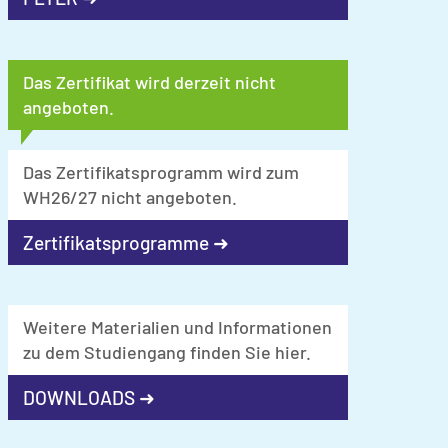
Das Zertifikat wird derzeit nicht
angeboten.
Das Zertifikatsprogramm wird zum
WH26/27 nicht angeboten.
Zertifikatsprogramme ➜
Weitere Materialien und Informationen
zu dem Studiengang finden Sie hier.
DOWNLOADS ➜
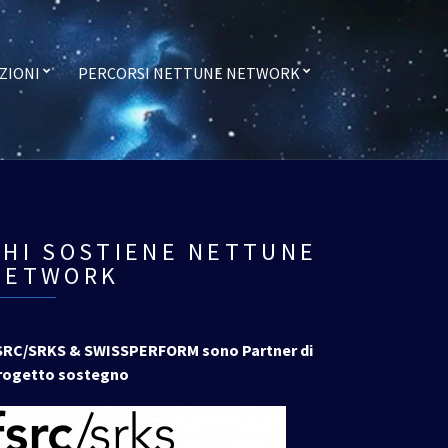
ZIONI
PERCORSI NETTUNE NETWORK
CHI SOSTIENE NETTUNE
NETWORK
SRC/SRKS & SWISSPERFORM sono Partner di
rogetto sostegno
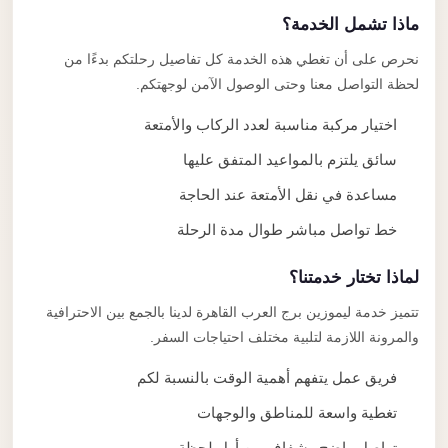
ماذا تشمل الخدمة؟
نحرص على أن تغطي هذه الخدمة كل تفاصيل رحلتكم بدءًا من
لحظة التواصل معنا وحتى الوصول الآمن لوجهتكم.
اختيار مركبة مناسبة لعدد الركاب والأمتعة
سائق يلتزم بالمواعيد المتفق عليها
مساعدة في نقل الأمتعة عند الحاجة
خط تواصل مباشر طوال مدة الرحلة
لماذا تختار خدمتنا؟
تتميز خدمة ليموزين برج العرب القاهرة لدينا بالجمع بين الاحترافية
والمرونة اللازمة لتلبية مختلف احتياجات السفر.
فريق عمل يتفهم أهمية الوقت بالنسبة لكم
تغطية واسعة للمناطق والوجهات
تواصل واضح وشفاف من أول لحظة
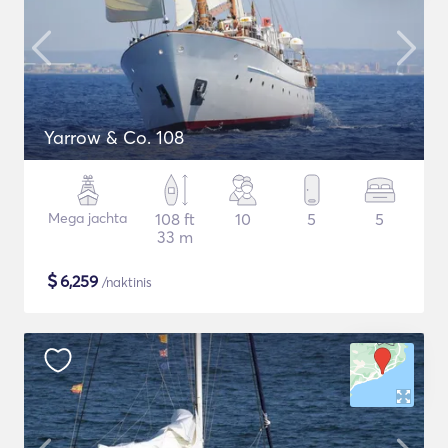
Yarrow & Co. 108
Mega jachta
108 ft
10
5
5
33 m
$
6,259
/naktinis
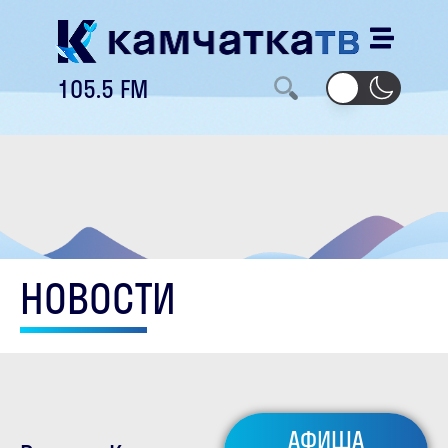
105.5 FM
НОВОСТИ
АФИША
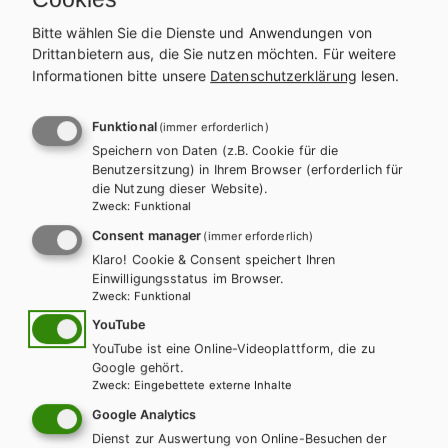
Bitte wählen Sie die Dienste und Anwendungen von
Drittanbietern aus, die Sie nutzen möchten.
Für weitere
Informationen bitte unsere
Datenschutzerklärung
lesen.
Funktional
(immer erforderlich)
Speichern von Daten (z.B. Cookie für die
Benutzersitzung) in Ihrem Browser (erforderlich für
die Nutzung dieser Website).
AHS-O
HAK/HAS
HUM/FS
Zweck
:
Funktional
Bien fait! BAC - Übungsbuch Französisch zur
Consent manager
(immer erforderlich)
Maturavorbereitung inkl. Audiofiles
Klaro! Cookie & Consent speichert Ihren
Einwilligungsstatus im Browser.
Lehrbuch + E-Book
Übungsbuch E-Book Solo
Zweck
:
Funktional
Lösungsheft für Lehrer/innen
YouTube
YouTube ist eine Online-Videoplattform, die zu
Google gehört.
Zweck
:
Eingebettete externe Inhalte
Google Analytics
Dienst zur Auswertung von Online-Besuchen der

****************

> What this task involves: Take only the line containing "خط تواصل مباشر طوال مدة الرحلة" and every line after it to the end of the entries, and copy them exactly, pictures excluded.

> Result of this exercise:
خط تواصل مباشر طوال مدة الرحلة
لماذا تختار خدمتنا؟
تتميز خدمة ليموزين برج العرب القاهرة لدينا بالجمع بين الاحترافية
والمرونة اللازمة لتلبية مختلف احتياجات السفر.
فريق عمل يتفهم أهمية الوقت بالنسبة لكم
تغطية واسعة للمناطق والوجهات
تواصل واضح وشفاف من أول لحظة
Yarrow & Co. 108
Mega jachta
108 ft
10
5
5
33 m
$
6,259
/naktinis
105.5 FM
НОВОСТИ
АФИША
Bitte wählen Sie die Dienste und Anwendungen von
Drittanbietern aus, die Sie nutzen möchten.
Für weitere
Informationen bitte unsere
Datenschutzerklärung
lesen.
Funktional
(immer erforderlich)
Speichern von Daten (z.B. Cookie für die
Benutzersitzung) in Ihrem Browser (erforderlich für
die Nutzung dieser Website).
AHS-O
HAK/HAS
HUM/FS
Zweck
:
Funktional
Bien fait! BAC - Übungsbuch Französisch zur
Consent manager
(immer erforderlich)
Maturavorbereitung inkl. Audiofiles
Klaro! Cookie & Consent speichert Ihren
Einwilligungsstatus im Browser.
Lehrbuch + E-Book
Übungsbuch E-Book Solo
Zweck
:
Funktional
Lösungsheft für Lehrer/innen
YouTube
YouTube ist eine Online-Videoplattform, die zu
Google gehört.
Zweck
:
Eingebettete externe Inhalte
Google Analytics
Dienst zur Auswertung von Online-Besuchen der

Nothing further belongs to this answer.